Telly Suntide war auf einen echten spirituellen Lehrer gestoßen und Hieronymus Meyrink hatte im Gegenzug einen geeigneten Schüler gefunden, der ihm erlauben würde, seine Funktion zu erfüllen. Keinem von beiden war das aber zu diesem Zeitpunkt schon bewusst, am allerwenigsten natürlich Reverend Suntide, der den Gedanken an einen spirituellen Lehrer und Führer wohl entrüstet abgelehnt hätte, es sei denn, er hieße Telly ›The Truth‹ und käme aus Kalifornien, U.S.A.
Die Türen des Aufzugs öffneten sich und gaben einen überraschenden Blick frei auf einen mittelalterlichen Wandelgang, der sich aus lauter aneinander gereihten Kreuzgewölben zusammensetzte. Links eine lange Reihe schmuckloser, kleiner Säulen, verbunden durch gotische Spitzbögen, die rechte Wand unterbrochen durch Mauervorsprünge. An ihnen waren eiserne Krallen befestigt, in denen dicke, kräftig rußende Kerzen brannten. Das diffuse, flackernde, gelbe Licht spielte mit den Schatten geometrischer Linien und Kanten. Ein Geruch von Weihrauch und Bienenwachs erfüllte das Gewölbe.
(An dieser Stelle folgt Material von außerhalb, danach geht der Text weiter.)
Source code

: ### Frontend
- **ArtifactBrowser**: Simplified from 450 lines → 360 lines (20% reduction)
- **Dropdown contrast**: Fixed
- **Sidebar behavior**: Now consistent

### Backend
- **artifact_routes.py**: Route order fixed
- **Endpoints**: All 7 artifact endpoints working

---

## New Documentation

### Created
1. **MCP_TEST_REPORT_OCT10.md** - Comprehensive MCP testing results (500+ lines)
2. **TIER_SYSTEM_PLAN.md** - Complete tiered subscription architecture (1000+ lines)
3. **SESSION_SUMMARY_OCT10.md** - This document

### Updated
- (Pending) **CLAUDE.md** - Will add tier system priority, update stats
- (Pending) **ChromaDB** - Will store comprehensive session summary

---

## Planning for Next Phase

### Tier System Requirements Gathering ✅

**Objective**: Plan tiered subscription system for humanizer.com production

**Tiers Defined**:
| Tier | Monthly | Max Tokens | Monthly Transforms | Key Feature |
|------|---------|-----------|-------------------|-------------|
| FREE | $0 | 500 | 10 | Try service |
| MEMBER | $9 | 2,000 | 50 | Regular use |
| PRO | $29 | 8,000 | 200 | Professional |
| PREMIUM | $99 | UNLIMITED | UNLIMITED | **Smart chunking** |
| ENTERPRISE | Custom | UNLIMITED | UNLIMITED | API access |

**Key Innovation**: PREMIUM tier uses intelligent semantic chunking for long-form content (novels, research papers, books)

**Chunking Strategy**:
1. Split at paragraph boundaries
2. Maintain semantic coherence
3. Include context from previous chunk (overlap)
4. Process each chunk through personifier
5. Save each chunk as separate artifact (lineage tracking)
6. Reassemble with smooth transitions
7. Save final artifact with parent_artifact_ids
Zehn Schritte vom Lift entfernt verwehrte ein kunstvoll geschmiedetes, eisernes Gittertor mit massiven Angeln und Schlössern den Durchgang. An der rauen Wand entdeckte Telly den Knauf eines mechanischen Klingelzuges, darunter war in einer kleinen Nische eine Steinplatte mit eingemeißelter Inschrift angebracht.